Photo: AP

Donald Trump brags, loudly and often, about his ability to influence elected officials with well-placed campaign donations. “When I want something, I get it,” he said at a campaign event in January. “When I call, they kiss my ass. It’s true. They kiss my ass. It’s true.” But, confronted this week with further evidence of his having bribed the Florida attorney general, Pam Bondi, to drop an investigation of his for-profit real estate school, Trump University, Trump has stammered and back-tracked and equivocated.

Earlier this summer, Bondi’s spokesperson confirmed that the AG had personally asked Trump for money during a 2013 phone call. In September of that year, her office announced that it was considering joining a lawsuit being brought against Trump University by New York attorney general Eric Schneiderman. Three days later, And Justice for All, the committee supporting Bondi’s re-election campaign, received a $25,000 check from the Donald J. Trump Foundation. Her office subsequently declined to join Schneiderman’s lawsuit, citing insufficient grounds to proceed.

Advertisement

(Schneiderman’s suit in New York is currently set to go to trial, although not until after the presidential election in November. A pair of class-action lawsuits against Trump University in California are also set to go to trial.)

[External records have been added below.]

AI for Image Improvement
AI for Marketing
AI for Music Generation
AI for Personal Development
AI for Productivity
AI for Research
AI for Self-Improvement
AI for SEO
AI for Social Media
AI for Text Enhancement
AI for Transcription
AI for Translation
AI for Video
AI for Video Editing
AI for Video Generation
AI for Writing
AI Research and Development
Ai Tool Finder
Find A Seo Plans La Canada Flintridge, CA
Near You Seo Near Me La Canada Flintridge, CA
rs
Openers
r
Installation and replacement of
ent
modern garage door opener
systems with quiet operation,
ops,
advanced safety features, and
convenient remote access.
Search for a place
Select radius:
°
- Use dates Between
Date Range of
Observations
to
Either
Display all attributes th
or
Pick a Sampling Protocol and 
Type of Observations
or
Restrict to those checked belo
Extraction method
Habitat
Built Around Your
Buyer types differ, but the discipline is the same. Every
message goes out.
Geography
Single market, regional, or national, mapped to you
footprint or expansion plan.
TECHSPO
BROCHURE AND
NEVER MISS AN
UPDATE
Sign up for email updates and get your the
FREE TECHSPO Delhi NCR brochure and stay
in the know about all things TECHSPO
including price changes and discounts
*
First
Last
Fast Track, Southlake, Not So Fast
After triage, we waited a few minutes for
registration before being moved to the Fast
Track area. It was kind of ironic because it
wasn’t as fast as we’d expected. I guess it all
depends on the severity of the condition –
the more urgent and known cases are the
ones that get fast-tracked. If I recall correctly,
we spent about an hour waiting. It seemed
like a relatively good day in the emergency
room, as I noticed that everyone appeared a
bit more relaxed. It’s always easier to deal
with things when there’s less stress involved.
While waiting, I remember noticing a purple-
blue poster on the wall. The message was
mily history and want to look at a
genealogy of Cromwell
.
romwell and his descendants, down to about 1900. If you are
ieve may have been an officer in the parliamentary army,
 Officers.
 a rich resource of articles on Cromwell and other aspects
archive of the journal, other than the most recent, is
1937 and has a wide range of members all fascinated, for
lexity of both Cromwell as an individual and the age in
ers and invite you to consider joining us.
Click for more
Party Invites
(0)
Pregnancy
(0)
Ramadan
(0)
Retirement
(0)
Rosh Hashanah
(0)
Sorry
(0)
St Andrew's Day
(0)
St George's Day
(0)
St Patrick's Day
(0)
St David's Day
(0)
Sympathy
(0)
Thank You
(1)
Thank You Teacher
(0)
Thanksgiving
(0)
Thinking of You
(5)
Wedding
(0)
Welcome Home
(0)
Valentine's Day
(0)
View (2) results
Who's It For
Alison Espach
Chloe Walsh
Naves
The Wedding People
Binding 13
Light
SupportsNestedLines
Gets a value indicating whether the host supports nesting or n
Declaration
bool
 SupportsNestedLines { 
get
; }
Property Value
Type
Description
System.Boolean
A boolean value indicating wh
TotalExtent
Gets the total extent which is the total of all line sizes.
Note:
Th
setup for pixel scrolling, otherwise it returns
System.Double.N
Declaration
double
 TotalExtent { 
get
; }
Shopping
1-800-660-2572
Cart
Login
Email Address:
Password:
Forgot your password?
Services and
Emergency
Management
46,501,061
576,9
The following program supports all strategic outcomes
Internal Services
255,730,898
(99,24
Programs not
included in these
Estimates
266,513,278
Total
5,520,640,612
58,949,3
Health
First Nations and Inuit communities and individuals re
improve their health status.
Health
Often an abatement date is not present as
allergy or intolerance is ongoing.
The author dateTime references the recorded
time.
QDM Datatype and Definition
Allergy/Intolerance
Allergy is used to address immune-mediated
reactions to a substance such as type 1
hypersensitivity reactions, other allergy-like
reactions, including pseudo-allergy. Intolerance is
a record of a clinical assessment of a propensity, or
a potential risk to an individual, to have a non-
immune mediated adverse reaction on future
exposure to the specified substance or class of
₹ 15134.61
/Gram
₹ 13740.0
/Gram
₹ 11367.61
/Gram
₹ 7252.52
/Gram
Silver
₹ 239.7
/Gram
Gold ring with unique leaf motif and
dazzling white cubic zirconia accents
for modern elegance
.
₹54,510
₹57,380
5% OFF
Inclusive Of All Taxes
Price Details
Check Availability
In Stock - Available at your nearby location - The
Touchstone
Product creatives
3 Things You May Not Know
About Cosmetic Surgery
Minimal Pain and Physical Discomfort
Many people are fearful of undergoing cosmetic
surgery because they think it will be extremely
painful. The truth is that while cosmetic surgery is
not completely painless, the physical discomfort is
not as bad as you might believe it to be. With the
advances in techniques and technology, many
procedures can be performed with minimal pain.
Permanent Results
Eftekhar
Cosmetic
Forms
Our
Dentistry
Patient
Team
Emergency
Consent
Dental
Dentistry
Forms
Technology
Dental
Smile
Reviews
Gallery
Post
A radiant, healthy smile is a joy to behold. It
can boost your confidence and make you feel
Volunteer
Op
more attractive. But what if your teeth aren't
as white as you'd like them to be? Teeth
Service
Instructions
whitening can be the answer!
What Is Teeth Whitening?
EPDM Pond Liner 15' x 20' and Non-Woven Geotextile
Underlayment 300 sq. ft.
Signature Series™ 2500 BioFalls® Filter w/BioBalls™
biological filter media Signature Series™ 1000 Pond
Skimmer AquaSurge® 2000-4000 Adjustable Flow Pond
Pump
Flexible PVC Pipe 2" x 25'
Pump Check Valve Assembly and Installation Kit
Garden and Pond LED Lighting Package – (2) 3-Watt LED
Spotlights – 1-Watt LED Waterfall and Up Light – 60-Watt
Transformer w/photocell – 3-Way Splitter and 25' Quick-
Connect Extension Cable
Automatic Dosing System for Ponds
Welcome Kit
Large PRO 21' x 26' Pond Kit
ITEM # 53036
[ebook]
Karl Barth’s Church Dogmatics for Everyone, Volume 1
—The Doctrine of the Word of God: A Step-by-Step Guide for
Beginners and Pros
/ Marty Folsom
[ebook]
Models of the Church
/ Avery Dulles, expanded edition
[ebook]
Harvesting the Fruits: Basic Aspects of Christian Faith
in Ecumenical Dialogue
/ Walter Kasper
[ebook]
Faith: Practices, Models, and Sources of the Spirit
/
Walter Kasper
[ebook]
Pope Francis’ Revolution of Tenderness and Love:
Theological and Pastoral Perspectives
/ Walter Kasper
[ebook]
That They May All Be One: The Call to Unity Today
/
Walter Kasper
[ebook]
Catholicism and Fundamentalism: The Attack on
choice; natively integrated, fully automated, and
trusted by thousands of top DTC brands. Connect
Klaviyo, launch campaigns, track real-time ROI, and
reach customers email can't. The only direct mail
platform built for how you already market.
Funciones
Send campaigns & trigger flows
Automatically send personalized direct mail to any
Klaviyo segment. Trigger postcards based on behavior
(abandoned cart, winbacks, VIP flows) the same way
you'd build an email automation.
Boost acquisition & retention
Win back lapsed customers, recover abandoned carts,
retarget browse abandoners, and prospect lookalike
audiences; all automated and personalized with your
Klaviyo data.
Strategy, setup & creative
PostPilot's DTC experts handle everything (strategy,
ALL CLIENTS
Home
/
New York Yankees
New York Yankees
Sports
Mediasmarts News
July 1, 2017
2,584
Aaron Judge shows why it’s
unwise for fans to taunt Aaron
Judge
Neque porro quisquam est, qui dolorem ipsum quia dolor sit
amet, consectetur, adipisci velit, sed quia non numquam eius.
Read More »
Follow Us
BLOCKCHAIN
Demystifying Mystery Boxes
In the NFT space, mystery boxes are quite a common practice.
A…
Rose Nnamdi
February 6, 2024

Trump denies that he and Bondi ever spoke about Trump University. “I never spoke to her, first of all, she’s a fine person beyond reproach,” he told the Associated Press on Monday. “Never spoken to her about it. Never. Many of the AGs turned that case down because I’ll win that case in court, many turned that down...I just have a lot of respect for her and she’s very popular.” (Bondi spoke at the Republican National Convention this year.)

In the spring following that $25,000 contribution to Bondi’s political committee, the Huffington Post reports, Trump hosted a $3,000-per-person fundraiser at Mar-a-Lago, his resort in Palm Beach, Florida. Around the same time, Trump and his daughter Ivanka donated $125,000 to the Republican Party of Florida—of which Bondi was a primary beneficiary.

Advertisement

Trump didn’t write Bondi a check on the night of the fundraiser at Mar-a-Lago, but the use of the space itself constitutes a significant donation. From HuffPo:

Space at the resort is expensive to rent, and Trump has charged his own presidential campaign roughly $140,000 per event for use of the mansion.

In contrast, the Republican Party of Florida paid only $4,855.65 for the Bondi fundraiser, cutting a check on March 25, 2014. It was a “small event on the lawn ... featuring snacks and refreshments, attended by about 50 people,” a Bondi campaign staffer told The Huffington Post.

Last week, the Washington Post reported that Trump recently had to pay a fine after the IRS reviewed his foundation’s contribution to Bondi’s PAC—registered nonprofits, it turns out, cannot make political donations. Also, on the Trump Foundation’s tax filings from that year, the contribution to Bondi’s political committee is not listed. Instead, filings disclose a $25,000 donation to a similarly-named charity in Kansas—one that has not ever actually received any money from the foundation. Trump was forced to pay a $2,500 fine.